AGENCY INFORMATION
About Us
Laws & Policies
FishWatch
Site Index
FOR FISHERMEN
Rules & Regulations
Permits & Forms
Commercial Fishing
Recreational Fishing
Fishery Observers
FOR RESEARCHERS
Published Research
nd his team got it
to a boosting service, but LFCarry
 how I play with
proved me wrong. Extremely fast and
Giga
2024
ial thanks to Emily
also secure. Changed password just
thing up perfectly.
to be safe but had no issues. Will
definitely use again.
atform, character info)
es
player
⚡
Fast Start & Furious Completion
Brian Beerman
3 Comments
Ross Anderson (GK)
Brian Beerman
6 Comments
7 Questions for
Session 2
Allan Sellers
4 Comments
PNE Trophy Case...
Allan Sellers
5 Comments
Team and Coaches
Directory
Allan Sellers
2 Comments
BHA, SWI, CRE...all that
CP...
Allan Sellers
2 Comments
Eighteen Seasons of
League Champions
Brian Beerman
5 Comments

===

TASK
Please copy every line of the items above, with each line kept unchanged and in its original order.

PROBLEM SOLUTION
AGENCY INFORMATION
About Us
Laws & Policies
FishWatch
Site Index
FOR FISHERMEN
Rules & Regulations
Permits & Forms
Commercial Fishing
Recreational Fishing
Fishery Observers
FOR RESEARCHERS
Published Research
nd his team got it
to a boosting service, but LFCarry
 how I play with
proved me wrong. Extremely fast and
Giga
2024
ial thanks to Emily
also secure. Changed password just
thing up perfectly.
to be safe but had no issues. Will
definitely use again.
atform, character info)
es
player
⚡
Fast Start & Furious Completion
Brian Beerman
3 Comments
Ross Anderson (GK)
Brian Beerman
6 Comments
7 Questions for
Session 2
Allan Sellers
4 Comments
PNE Trophy Case...
Allan Sellers
5 Comments
Team and Coaches
Directory
Allan Sellers
2 Comments
BHA, SWI, CRE...all that
CP...
Allan Sellers
2 Comments
Eighteen Seasons of
League Champions
Brian Beerman
5 Comments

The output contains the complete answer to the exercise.